Novartis Stock" RTBKPL

RTBKPL

Member
  • RTBKPL   Jan 26, 2011 at 02:12: PM
For the record and for those of us who have to sell our stock within 90 days from date of termination I thought I would post the following:

12/23/10 DATAR SRIKANT M 2,000 Planned Sale $117,564.00
10/12/10 EPSTEIN DAVID R 5,084 Planned Sale $299,956.00
09/24/10 FISHMAN MARK C 25,000 Planned Sale $1.44 M

The above three INSIDERS had planned sales of stock as indicated. While in the last 12 months the insider sales of stock has been valued at about 2 million, the insider purchases appear to be slightly in excess of 5 million. The recent activity has been on the up side. It is approaching the 12 month high once again. FYI.

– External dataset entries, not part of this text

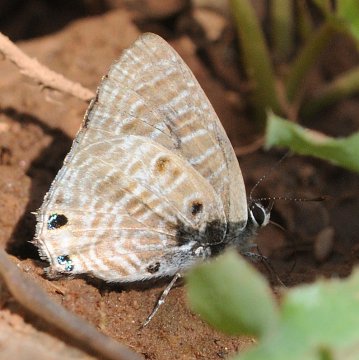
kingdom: Animalia
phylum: Arthropoda
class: Insecta
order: Lepidoptera
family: Lycaenidae
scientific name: Lycaenidae
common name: Gossamerwings
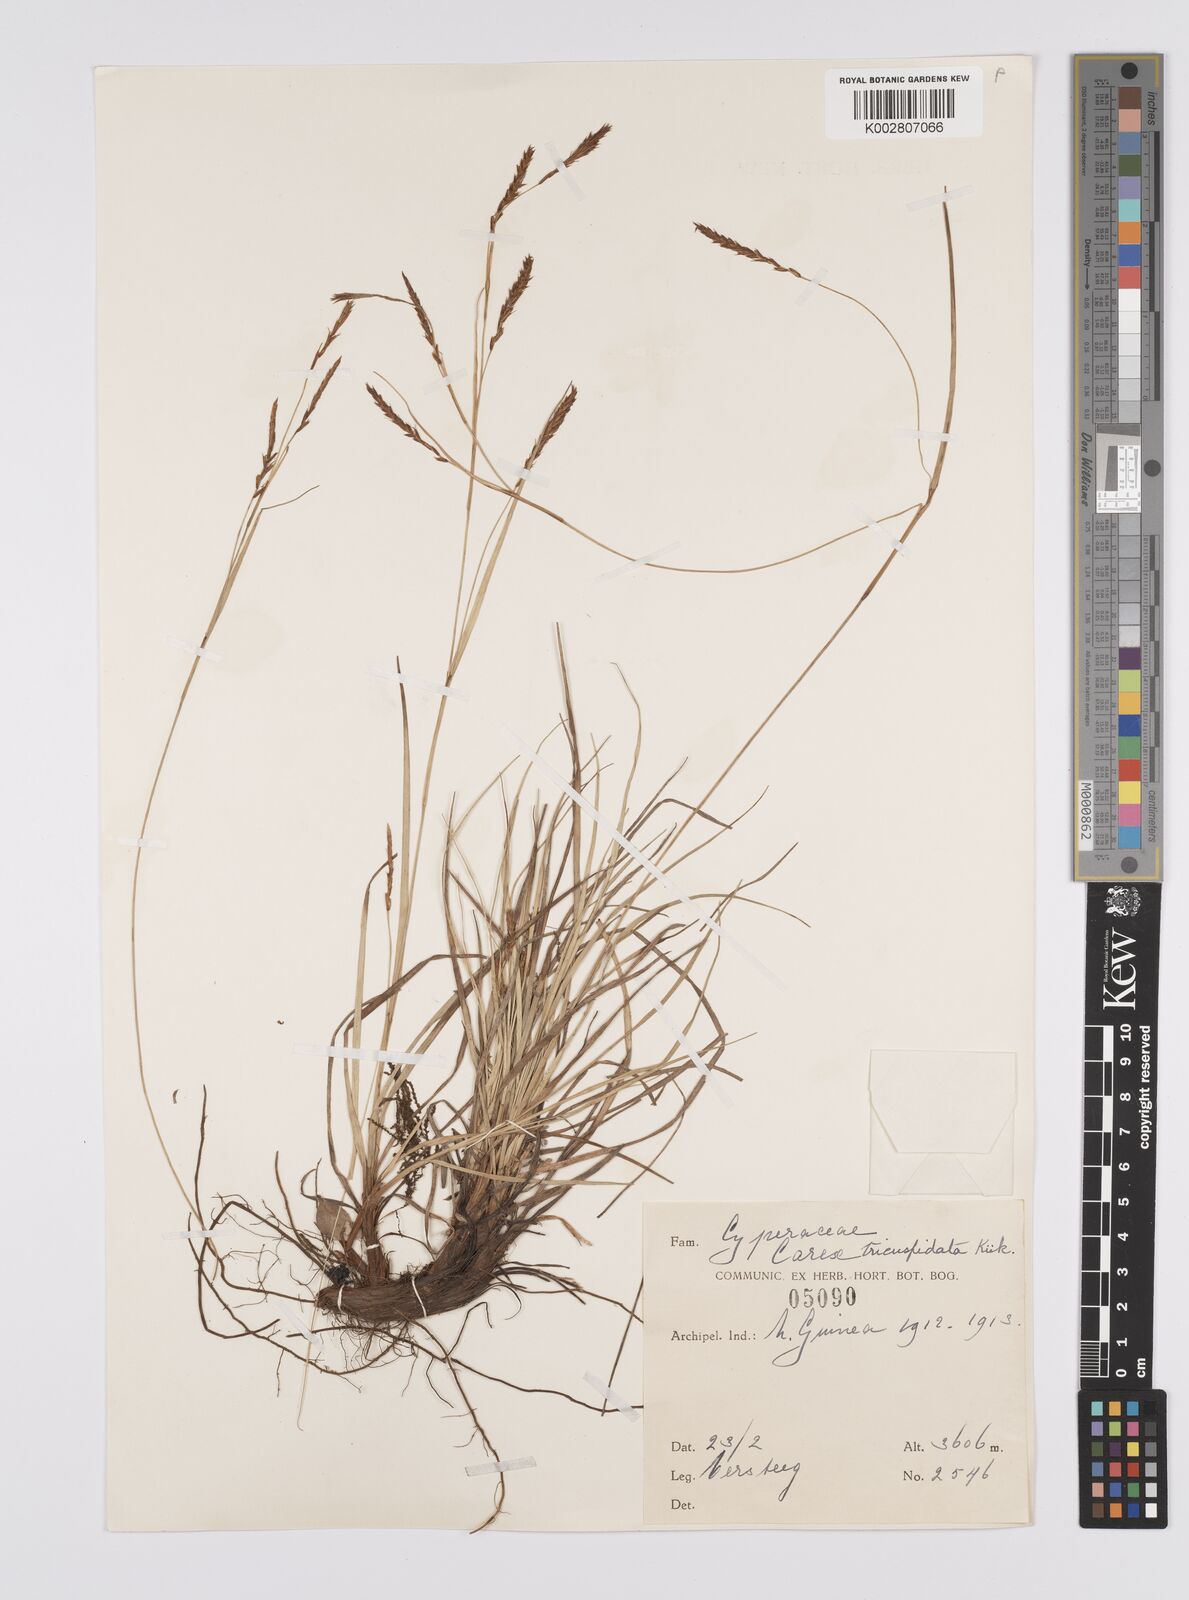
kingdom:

Never let the bastards get you down.

RTBKPL
 


















For the record and for those of us who have to sell our stock within 90 days from date of termination I thought I would post the following:

I'll assume you mean actual stock and not SARs, nonqualified options, or tradable options because you stated "have to sell our stock within 90 days".

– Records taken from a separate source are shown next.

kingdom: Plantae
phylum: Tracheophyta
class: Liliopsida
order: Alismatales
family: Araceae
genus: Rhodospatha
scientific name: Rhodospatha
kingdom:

If prior to termination, you vested in the restricted stock, the stock was rolled to a brokerage account at Fidelity and you own these shares outright or you already sold them in a cashless sale shortly after vesting.

You do not have to sell shares that you own in your brokerage account.

And I quote from the "Novartis Stock Incentive Plan Termination Matrix" available at the Fidelity website:
"Restricted Stock Awards granted 2/4/04 and later and Restricted Stock Units granted 1/11/08 and later:
Unvested awards forfeited and cancelled as of termination date.
Restricted stock, once vested, is owned by the associate regardless of the terms under which he/she may leave the company.
Restricted stock units (RSUs) are converted into shares of Novartis stock (ADSs) at vesting; the shares received are owned by the associate regardless of the terms under which he/she may leave the company."

Glad I took stock instead of essentially worthless options.

This stock is going to rise after the massive cost savings of terminating 1400 people.
 






I agree on the stock over options thing to this point. I have alternated each year (8 yrs) and the 09 award of options is paying off handsomely due to the depressed stock price - larger # options at a lower strike price - it has almost doubled in value. Otherwise, the relevant value of the options has sucked because the strike is usually in the high 50's and this stock has gone nowhere for many years. My only hope is that over the lifespan of the options we see a big uptick in share price - once they are in the money the value increases exponentially.